Text provided:
In [1]:
import pandas as pd
import datetime as dt
import numpy as np
%config IPCompleter.greedy=True

import helper

### A few ideas that come to mind:
* Change the Date Opened column entries to datetime objects
* Make the entries of the recall number integers, be smart about how to come up with unique integers
* Make the entries of the Pounds Recalled column integers
* Make the entries of the Recall Class column more descriptive String objects
* Make a table where I have the recall reasons all as one df and by year

## I. Load the data

In [2]:
df_dict = {}
root = 'datasets'
filenames = ['recalls_2005.csv', 'recalls_2006.csv', 'recalls_2007.csv', 'recalls_2008.csv', 'recalls_2009.csv', 'recalls_2010.csv', 'recalls_2011.csv', 'recalls_2012.csv', 'recalls_2013.csv', 'recalls_2014.csv', 'recalls_2015.csv', 'recalls_2016.csv', 'recalls_2017.csv', 'recalls_2018.csv']

# Define a function to load all the files into dataframes and place them into a dictionary: the key is the year and the value the data as a pandas dataframe
def load_data(filenames):
    for filename in filenames:
        key = filename.split('.')[0].split('_')[1]
        year = int(key)

Task requirements:
1: Copy the passage of the recall-data notebook from "# Define a function" to "year = int(key)" word for word.
2: Extend the recall-data notebook, picking up right after its last line.

Listed entries:
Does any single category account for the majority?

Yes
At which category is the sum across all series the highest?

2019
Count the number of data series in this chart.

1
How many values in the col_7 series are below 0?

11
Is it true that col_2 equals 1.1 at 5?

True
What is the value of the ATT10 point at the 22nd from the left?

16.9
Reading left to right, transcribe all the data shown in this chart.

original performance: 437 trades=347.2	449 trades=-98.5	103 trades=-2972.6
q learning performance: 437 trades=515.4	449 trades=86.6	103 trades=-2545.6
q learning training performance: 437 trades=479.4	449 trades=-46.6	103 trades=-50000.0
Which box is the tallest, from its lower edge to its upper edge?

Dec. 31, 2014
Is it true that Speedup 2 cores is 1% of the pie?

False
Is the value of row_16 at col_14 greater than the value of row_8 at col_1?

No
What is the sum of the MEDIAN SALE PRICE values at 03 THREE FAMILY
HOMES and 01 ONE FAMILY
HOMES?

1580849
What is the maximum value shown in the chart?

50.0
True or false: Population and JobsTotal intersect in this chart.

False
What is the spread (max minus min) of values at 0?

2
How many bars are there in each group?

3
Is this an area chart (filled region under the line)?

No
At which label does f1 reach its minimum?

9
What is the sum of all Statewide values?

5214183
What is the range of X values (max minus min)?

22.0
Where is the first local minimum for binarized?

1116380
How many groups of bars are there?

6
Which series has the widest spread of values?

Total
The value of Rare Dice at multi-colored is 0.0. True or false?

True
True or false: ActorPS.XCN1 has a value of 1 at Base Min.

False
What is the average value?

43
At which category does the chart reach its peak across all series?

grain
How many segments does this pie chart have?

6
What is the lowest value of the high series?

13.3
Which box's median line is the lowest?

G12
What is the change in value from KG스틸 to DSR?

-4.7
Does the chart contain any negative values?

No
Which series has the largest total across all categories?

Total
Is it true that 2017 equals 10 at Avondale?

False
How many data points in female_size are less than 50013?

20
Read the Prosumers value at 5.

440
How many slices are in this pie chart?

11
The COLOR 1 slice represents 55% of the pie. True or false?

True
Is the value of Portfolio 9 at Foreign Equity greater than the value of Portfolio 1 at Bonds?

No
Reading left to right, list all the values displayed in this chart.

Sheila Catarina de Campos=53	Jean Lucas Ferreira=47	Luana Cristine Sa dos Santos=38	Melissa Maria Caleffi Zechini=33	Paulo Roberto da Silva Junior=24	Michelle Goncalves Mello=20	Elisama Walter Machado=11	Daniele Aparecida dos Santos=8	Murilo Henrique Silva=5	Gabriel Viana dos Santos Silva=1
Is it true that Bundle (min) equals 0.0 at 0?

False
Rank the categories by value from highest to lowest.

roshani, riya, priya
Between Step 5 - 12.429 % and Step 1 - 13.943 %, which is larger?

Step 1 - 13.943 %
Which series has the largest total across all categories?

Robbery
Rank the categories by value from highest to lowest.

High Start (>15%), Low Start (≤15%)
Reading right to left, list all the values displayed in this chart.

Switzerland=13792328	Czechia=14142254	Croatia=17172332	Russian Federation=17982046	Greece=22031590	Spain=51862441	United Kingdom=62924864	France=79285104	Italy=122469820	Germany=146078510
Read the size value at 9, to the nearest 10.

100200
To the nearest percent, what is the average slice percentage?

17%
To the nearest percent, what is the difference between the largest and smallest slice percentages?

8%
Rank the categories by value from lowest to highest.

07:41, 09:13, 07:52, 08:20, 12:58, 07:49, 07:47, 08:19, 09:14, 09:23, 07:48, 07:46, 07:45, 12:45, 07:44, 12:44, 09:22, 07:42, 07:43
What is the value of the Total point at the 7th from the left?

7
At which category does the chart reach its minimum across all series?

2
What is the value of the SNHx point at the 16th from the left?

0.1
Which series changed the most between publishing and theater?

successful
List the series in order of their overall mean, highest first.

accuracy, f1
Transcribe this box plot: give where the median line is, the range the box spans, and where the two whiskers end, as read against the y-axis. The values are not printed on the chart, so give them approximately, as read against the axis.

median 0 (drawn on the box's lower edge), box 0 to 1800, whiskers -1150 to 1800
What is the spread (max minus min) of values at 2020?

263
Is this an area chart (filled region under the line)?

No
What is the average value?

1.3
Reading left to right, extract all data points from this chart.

Exercise answers:
1:
# Define a function to load all the files into dataframes and place them into a dictionary: the key is the year and the value the data as a pandas dataframe
def load_data(filenames):
    for filename in filenames:
        key = filename.split('.')[0].split('_')[1]
        year = int(key)

2:
        df_dict[year] = pd.read_csv(root + '/' + filename)

In [3]:
load_data(filenames)

Let's take a peek at a sample content of the data dictionary just created.

In [4]:
# Get the second item in the dictionary
recalls_ls = list(df_dict.items())
# Get a random index of the items in the dictionary
idx = np.random.randint(len(recalls_ls))
# Get one of the recalls data in the dictionary
year, df = recalls_ls[idx]
num = 5
print('\n\nThese are the first {} rows of the recalls data of {}:\n'.format(num, year))
df.head(num)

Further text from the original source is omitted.